[[ Data extracts open ]]
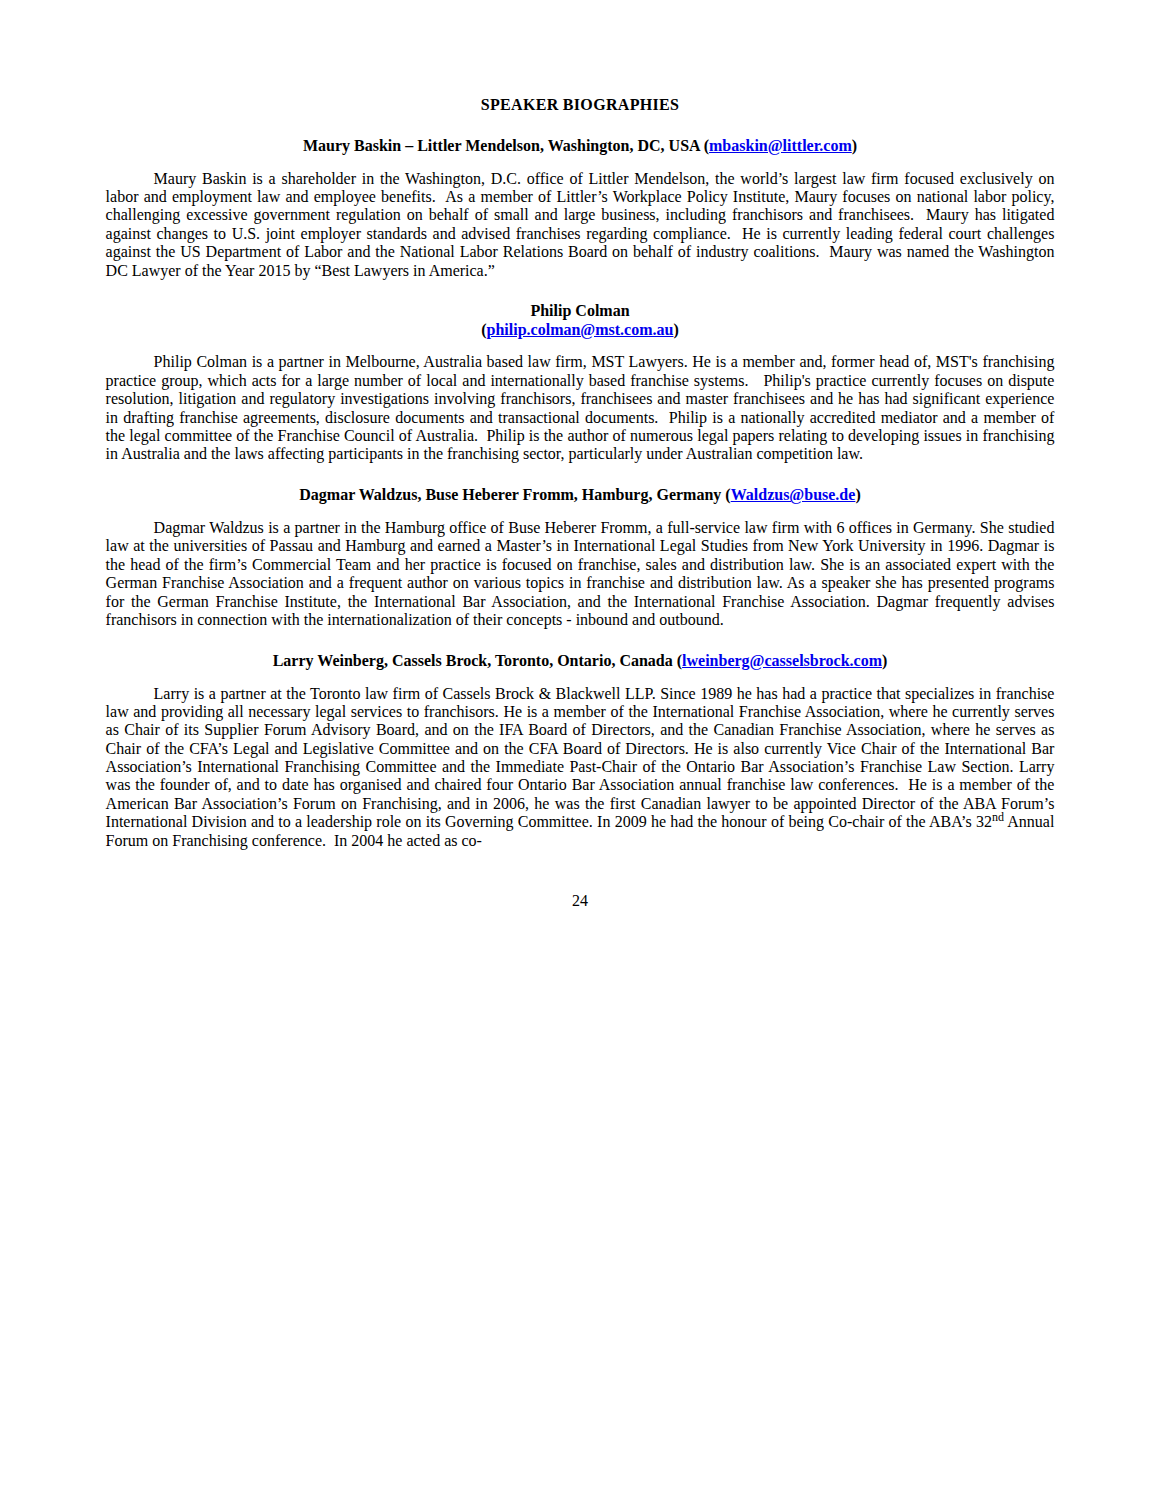SPEAKER BIOGRAPHIES
Maury Baskin – Littler Mendelson, Washington, DC, USA (mbaskin@littler.com)
Maury Baskin is a shareholder in the Washington, D.C. office of Littler Mendelson, the world’s largest law firm focused exclusively on labor and employment law and employee benefits. As a member of Littler’s Workplace Policy Institute, Maury focuses on national labor policy, challenging excessive government regulation on behalf of small and large business, including franchisors and franchisees. Maury has litigated against changes to U.S. joint employer standards and advised franchises regarding compliance. He is currently leading federal court challenges against the US Department of Labor and the National Labor Relations Board on behalf of industry coalitions. Maury was named the Washington DC Lawyer of the Year 2015 by “Best Lawyers in America.”
Philip Colman(philip.colman@mst.com.au)
Philip Colman is a partner in Melbourne, Australia based law firm, MST Lawyers. He is a member and, former head of, MST's franchising practice group, which acts for a large number of local and internationally based franchise systems. Philip's practice currently focuses on dispute resolution, litigation and regulatory investigations involving franchisors, franchisees and master franchisees and he has had significant experience in drafting franchise agreements, disclosure documents and transactional documents. Philip is a nationally accredited mediator and a member of the legal committee of the Franchise Council of Australia. Philip is the author of numerous legal papers relating to developing issues in franchising in Australia and the laws affecting participants in the franchising sector, particularly under Australian competition law.
Dagmar Waldzus, Buse Heberer Fromm, Hamburg, Germany (Waldzus@buse.de)
Dagmar Waldzus is a partner in the Hamburg office of Buse Heberer Fromm, a full-service law firm with 6 offices in Germany. She studied law at the universities of Passau and Hamburg and earned a Master’s in International Legal Studies from New York University in 1996. Dagmar is the head of the firm’s Commercial Team and her practice is focused on franchise, sales and distribution law. She is an associated expert with the German Franchise Association and a frequent author on various topics in franchise and distribution law. As a speaker she has presented programs for the German Franchise Institute, the International Bar Association, and the International Franchise Association. Dagmar frequently advises franchisors in connection with the internationalization of their concepts - inbound and outbound.
Larry Weinberg, Cassels Brock, Toronto, Ontario, Canada (lweinberg@casselsbrock.com)
Larry is a partner at the Toronto law firm of Cassels Brock & Blackwell LLP. Since 1989 he has had a practice that specializes in franchise law and providing all necessary legal services to franchisors. He is a member of the International Franchise Association, where he currently serves as Chair of its Supplier Forum Advisory Board, and on the IFA Board of Directors, and the Canadian Franchise Association, where he serves as Chair of the CFA’s Legal and Legislative Committee and on the CFA Board of Directors. He is also currently Vice Chair of the International Bar Association’s International Franchising Committee and the Immediate Past-Chair of the Ontario Bar Association’s Franchise Law Section. Larry was the founder of, and to date has organised and chaired four Ontario Bar Association annual franchise law conferences. He is a member of the American Bar Association’s Forum on Franchising, and in 2006, he was the first Canadian lawyer to be appointed Director of the ABA Forum’s International Division and to a leadership role on its Governing Committee. In 2009 he had the honour of being Co-chair of the ABA’s 32nd Annual Forum on Franchising conference. In 2004 he acted as co-
24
[[ Data extracts closed ]]
Exercise instructions: Go through the listing above and quote it exactly, apart from its images.

Answer for this exercise:
SPEAKER BIOGRAPHIES
Maury Baskin – Littler Mendelson, Washington, DC, USA (mbaskin@littler.com)
Maury Baskin is a shareholder in the Washington, D.C. office of Littler Mendelson, the world’s largest law firm focused exclusively on labor and employment law and employee benefits. As a member of Littler’s Workplace Policy Institute, Maury focuses on national labor policy, challenging excessive government regulation on behalf of small and large business, including franchisors and franchisees. Maury has litigated against changes to U.S. joint employer standards and advised franchises regarding compliance. He is currently leading federal court challenges against the US Department of Labor and the National Labor Relations Board on behalf of industry coalitions. Maury was named the Washington DC Lawyer of the Year 2015 by “Best Lawyers in America.”
Philip Colman(philip.colman@mst.com.au)
Philip Colman is a partner in Melbourne, Australia based law firm, MST Lawyers. He is a member and, former head of, MST's franchising practice group, which acts for a large number of local and internationally based franchise systems. Philip's practice currently focuses on dispute resolution, litigation and regulatory investigations involving franchisors, franchisees and master franchisees and he has had significant experience in drafting franchise agreements, disclosure documents and transactional documents. Philip is a nationally accredited mediator and a member of the legal committee of the Franchise Council of Australia. Philip is the author of numerous legal papers relating to developing issues in franchising in Australia and the laws affecting participants in the franchising sector, particularly under Australian competition law.
Dagmar Waldzus, Buse Heberer Fromm, Hamburg, Germany (Waldzus@buse.de)
Dagmar Waldzus is a partner in the Hamburg office of Buse Heberer Fromm, a full-service law firm with 6 offices in Germany. She studied law at the universities of Passau and Hamburg and earned a Master’s in International Legal Studies from New York University in 1996. Dagmar is the head of the firm’s Commercial Team and her practice is focused on franchise, sales and distribution law. She is an associated expert with the German Franchise Association and a frequent author on various topics in franchise and distribution law. As a speaker she has presented programs for the German Franchise Institute, the International Bar Association, and the International Franchise Association. Dagmar frequently advises franchisors in connection with the internationalization of their concepts - inbound and outbound.
Larry Weinberg, Cassels Brock, Toronto, Ontario, Canada (lweinberg@casselsbrock.com)
Larry is a partner at the Toronto law firm of Cassels Brock & Blackwell LLP. Since 1989 he has had a practice that specializes in franchise law and providing all necessary legal services to franchisors. He is a member of the International Franchise Association, where he currently serves as Chair of its Supplier Forum Advisory Board, and on the IFA Board of Directors, and the Canadian Franchise Association, where he serves as Chair of the CFA’s Legal and Legislative Committee and on the CFA Board of Directors. He is also currently Vice Chair of the International Bar Association’s International Franchising Committee and the Immediate Past-Chair of the Ontario Bar Association’s Franchise Law Section. Larry was the founder of, and to date has organised and chaired four Ontario Bar Association annual franchise law conferences. He is a member of the American Bar Association’s Forum on Franchising, and in 2006, he was the first Canadian lawyer to be appointed Director of the ABA Forum’s International Division and to a leadership role on its Governing Committee. In 2009 he had the honour of being Co-chair of the ABA’s 32nd Annual Forum on Franchising conference. In 2004 he acted as co-
24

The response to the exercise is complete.